Neurodegenerative disorders, e.g., Alzheimer’s disease (AD) and Parkinson’s disease (PD)
are characterized by the progressive loss of neurons and subsequent cognitive decline. They are mainly
found in older populations. Due to increasing life expectancies, the toll inflicted upon society by these
disorders continues to become heavier and more prominent. Despite extensive research, however, the
exact etiology of these disorders is still unknown, though the pathophysiological mechanisms have
been attributed to oxidative, inflammatory and apoptotic injury in the brain. Moreover, there is currently
no promising therapeutic agent against these neurodegenerative changes.
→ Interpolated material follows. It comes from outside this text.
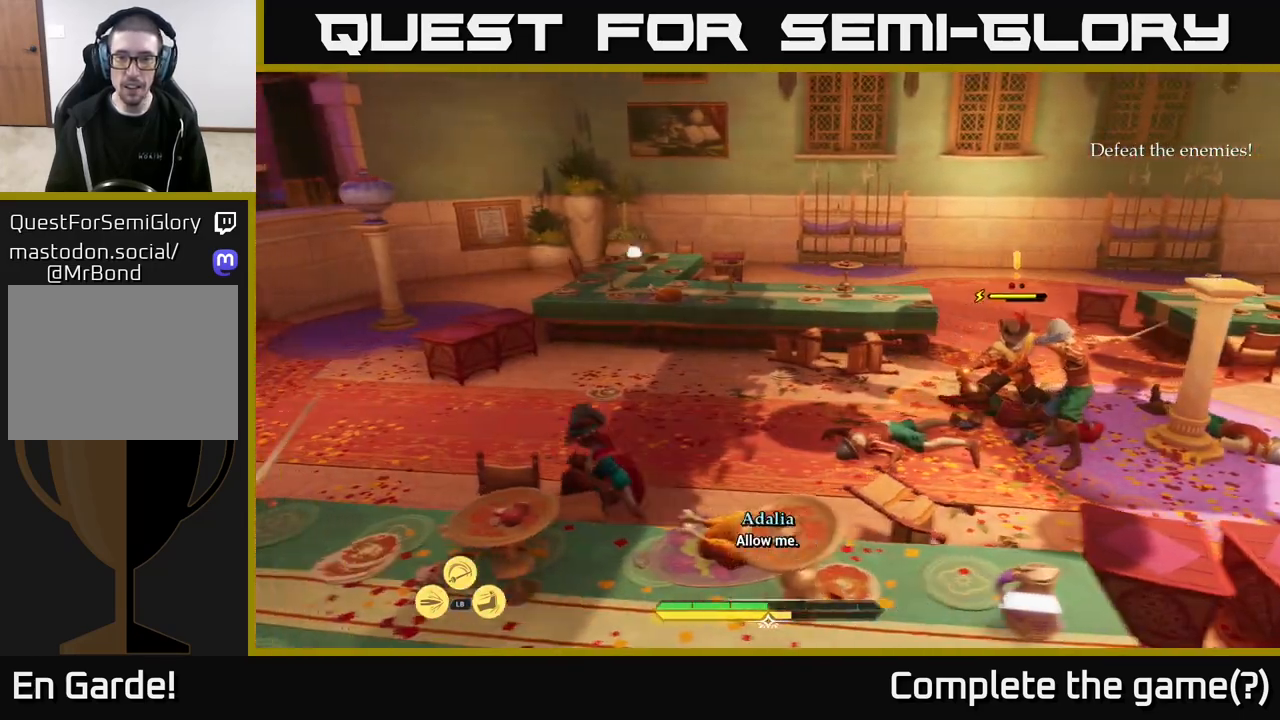
{"buttons": [], "left_stick": "center", "right_stick": "center", "events": [[167, "X", "down"], [217, "X", "up"], [500, "left_stick", "center"]]}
Catalpol, an iridoid glucoside contained
richly in the roots of the small flowering plant species Rehmannia glutinosa Libosch, has been shown to have antioxidation,
anti-inflammation, anti-apoptosis and other neuroprotective properties and plays a role in neuroprotection
against hypoxic/ischemic injury, AD and PD in both in vivo and in vitro models. It may therefore represent a potential
therapeutical agent for the treatment of hypoxic/ischemic injury and neurodegenerative diseases. Based on our studies and
those of others in the literature, here we comprehensively review the role of Catalpol in neuroprotection against pathological
conditions, especially in neurodegenerative states and the potential mechanisms involved.
Keywords: Catalpol, neurodegenerative disease, neuroprotection, oxidant stress, inflammation, mitochondria, NF-κB, neurotrophins.